3.40 a.m. Era el turno entonces de Dragonauta y de la ovación de un público que está acostumbrado a esperar a su banda favorita en las madrugadas de las Misas Negras se que llevan a cabo en Uniclub. Rock pesado y valvular. Imposible no sucumbir ante la avalancha sonora que es Drago, los padres del doom argento. Creatruenos, el sucesor de La Cruz Invertida, todavía no está editado, pero los que siguen la banda conocen cada una de las canciones, incluso las nuevas: “Frozen Neptunian” y “The Talking Snake”. Así, mientras las cabezas se movían a más no poder y las manos hacían la señal de los cuernos que Dio(s) nos legó, vitoreaban cada uno de los riff que se intercambiaban Alejandro Gómez y Daniel Libedinsky. In Doom we trust, y cómo no hacerlo después de  “God Half Blind”,”Montañas de Sangre” y “Muerte y Destrucción”…

Para el final, la esperada presentación de Poseidótica. El singular cuarteto se convirtió por una noche en un trío demoledor y altamente sincronizado mientras Hernán Miceli (guitarra) disfruta de su luna de miel. “Aguante el power-trío”, les gritó uno desde la valla antes de que “La resistencia” arranque la ceremonia y los ojos de los sobrevivientes se cerraran para conectarse con la propuesta instrumental de esta máquina. Por un momento Martín Rodríguez, bajista y el único que media palabra con el público, cortó el trance para felicitar a los que se quedaron hasta el final, y el viaje continuó mientras las pantallas proyectaban las imágenes caleidoscópicas y surrealistas a las que nos tienen acostumbrados.

Imposible bajarse una vez que el trip empieza. Y entonces suenan “Las Cuatro Estaciones”, “Sueño Narcótico” y “Dimensión Vulcano”, una de cada uno de los mundos paralelos que crearon en estos diez años: Intramundo, La distancia y Crónicas del futuro, respectivamente. La mañana ya nos amenazaba, pero el transe no podía ceder con “Mantra” de fondo. “¿Cuál querés?”, le preguntó Rodríguez a Walter Broide que lo miraba desde su batería. Broide improvisa la cuenta y a la carga nuevamente: “Elevación” y “Los Extraños” sellaron el final y los aún presentes de a poco dejaron el lugar abriéndose el paso por el cementerio de latas de Quilmes y botellas de Stella Artois.

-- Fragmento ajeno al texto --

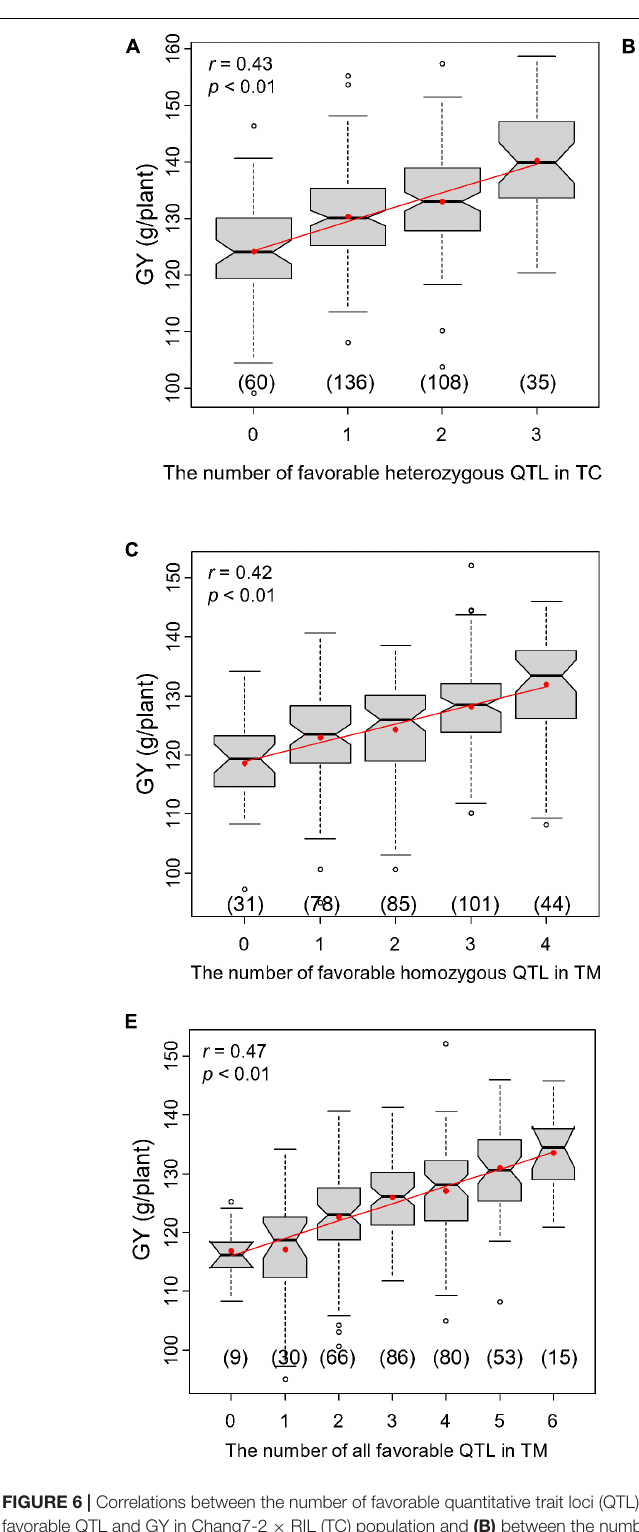
Frontiers in Plant Science |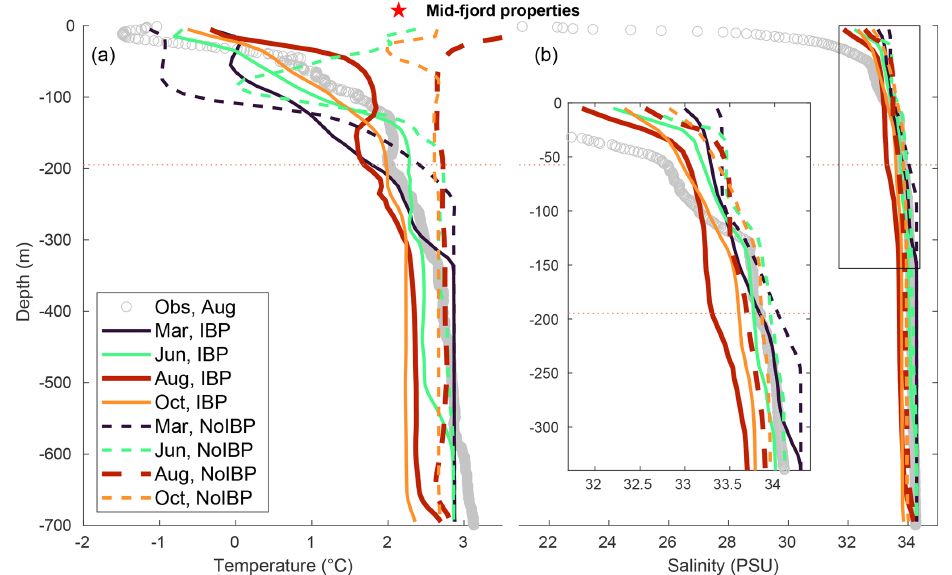
Figure 8. Mid-fjord temperature and salinity profiles for March (winter), June (early season), August (peak season) and October (late season) for both IBP (solid lines) and NoIBP (dashed lines). Grey circles indicate the XCTD profiles in August 2014 (Beaird et al., 2017). The dotted horizontal line marks 195m depth, which coincides in IBP with isopycnal 26.5kgm − 3 and the inflow–outflow border in August and in the observations with isopycnal 26.9kgm − 3 . The mid-fjord location is indicated with a red star and vertical dotted lines in Figs. 3 and 1 and as an outlined red star in Fig.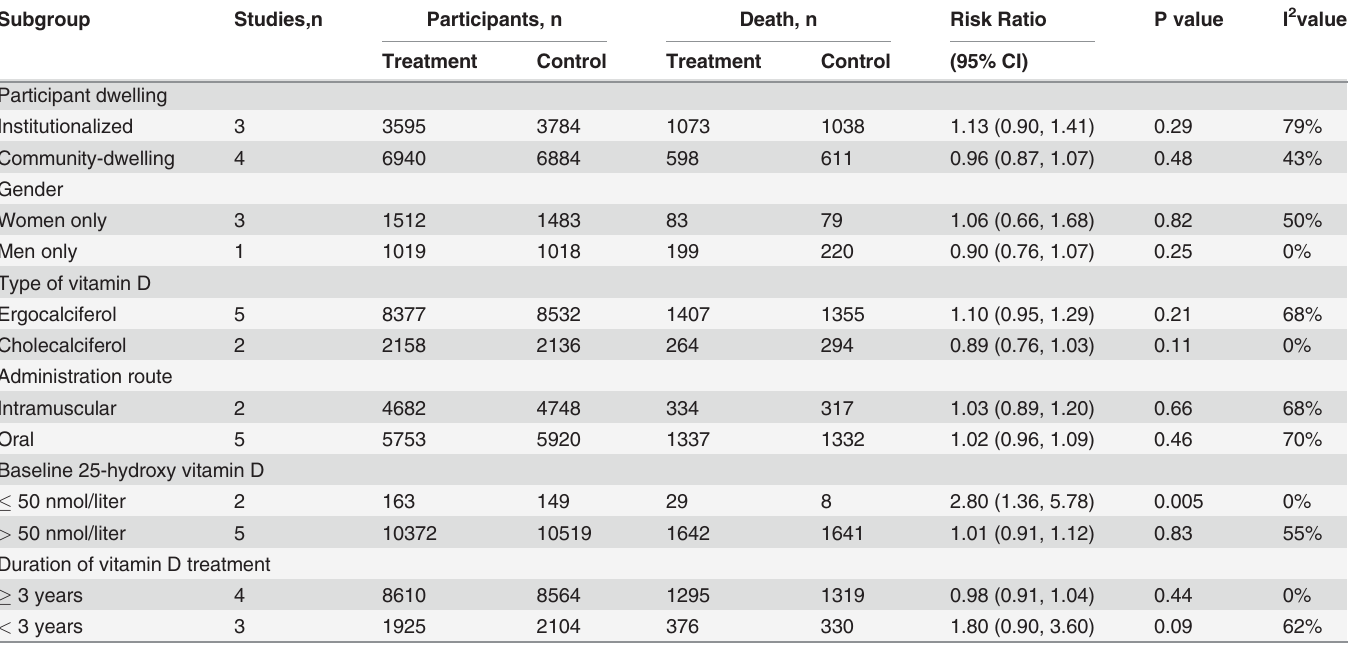
Table 3. Subgroup analyses of high-dose, intermittent vitamin D treatment on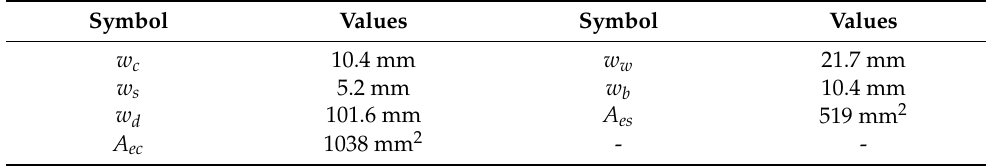
Table 2. The Sizes of the magnetic core.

La maratón terminó entre los climas místicos que propuso el ocasional trío y la lluvia aguardaba impune tras la puerta.  Hay vida en las entrañas de la ciudad: ¿Escena? ¿Circuito? ¿Movida? El tiempo lo dirá, pero las bandas están y hay oídos ansiosos que quieren escuchar. Y eso es más importante que cualquier rótulo.